Truffe 18app a Napoli e Catanzaro, ecco come funzionava

Sono alcuni dei meccanismi truffaldini emersi da recenti inchieste della magistratura di Napoli e di Catanzaro sul bonus cultura 18app. Frodi ai danni dello Stato di importo rilevante, come risulta dagli atti giudiziari in possesso dell’AGI: quasi 600.000 euro a Napoli, e 1,4 mlioni di euro a Catanzaro.

Truffe che “sono state possibili solo con il concorso volontario e consapevole dei neo maggiorenni destinatari del bonus, che si prestavano a negoziarlo in maniera artificiosa e truffaldina”, scrive il Gip di Napoli, Antonio Baldassarre, nella sua ordinanza del 18 maggio 2022 ha disposto l’arresto di varie persone.

    Tra queste il titolare di un negozio di informatica e telematica e sua moglie, e il sequestro di un importo pari al valore delle somme truffate allo Stato, ovvero 590.152 euro, a carico di 16 indagati.

    Truffe 18app a Napoli e Catanzaro, il provvedimento

    Il provvedimento del Gip si basa su indagini della Guardia di finanza, che hanno messo in luce, come si legge nell’ordinanza, l’esistenza di “una organizzazione stabilmente destinata all’accettazione e successiva validazione dei buoni del valore di 500 euro ciascuno”.

    E alla successiva emissione di fattura “giustificandola con la compravendita, in realtà mai avvenuta, di beni funzionalmente destinati alla spendita del bonus”. Un sistema con cui gli indagati, secondo il Gip, “inducevano in errore la Consap”.

    L’organizzazione napoletana ruotava attorno al negozio dei due coniugi, e alle figure che il Gip definisce “capo maglia”, ossia il soggetto che si incaricavano “di raccoggliere presso i propri conoscenti i buoni“.

    Uno di questi “capi maglia”, che utilzava per i contatti con i diciottenni titolari del bonus il cellulare della madre, secondo l’accusa ha guadagnato con le truffe oltre 300.000 euro. Agli atti dell’inchiesta ci sono molte conversazioni su WhatsApp tra i truffatori, che negoziavano anche la spartizione: il 70% andava al “capo maglia”, il 30% agli altri.

    I pagamenti avvenivano con bonifico bancario.
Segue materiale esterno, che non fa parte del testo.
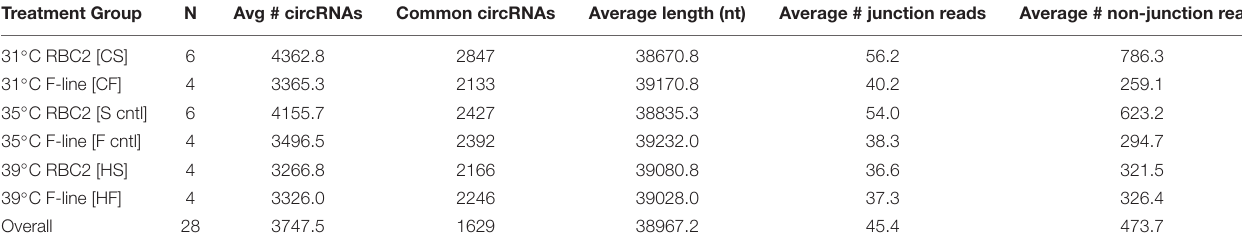
TABLE 1 | Summary of predicted circRNAs by treatment group 1 . Treatment Group Common circRNAs Average length (nt) Average # junction reads Average # non-junction reads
In una delle conversazioni su WhatsApp un “capo maglia” e il suo interlocutore si lamentano persino della complessità delle procedure per la validazione e liquidazione dei bonus cultura, e delle tasse “che sono tantissime”, e si lamentano: “questo è lo Stato italiano, benvenuto nello Stato italiano”.

    Commenti che il Gip stigmatizza come “desolante risentimento nei confronti dello Stato italiano che impone il pagamento delle tasse!”. Il giudice Francesca Rinaldi, del Tribunale Civile di Catanzaro, invece, in un provvedimento del 19 novembre 2021, dispone il sequestro di somme per 1.440.019 euro.

    Il tutto nell’ambito di una causa intentata dal ministero della Cultura contro il titolare di una società accusata di “un sistematico utilizzo del bonus per beni in alcun modo riconducibili nelle categorie previste” dal Dpcm sulla 18app.

    In sostanza, venivano negoziati “beni descritti come libro o e-book ma registrati come cessione ad aliquota ordinaria del 22% mentre gli unici bene che la società avrebbe potuto legittimamente cedere con i voucher 18app sono esclusivamente i beni sottoposti a regime agevolato del 4%”.

    In altre parole, spiega il magistrato, la società “ha validato buoni di cui al così detto bonus cultura a fronte della vendita di beni appartenenti a categorie diverse rispetto a quelle per le quali il bonus era invece utilizzabile, con conseguente illecita appropriazione del complessivo importo di 1.440.019,85 euro”.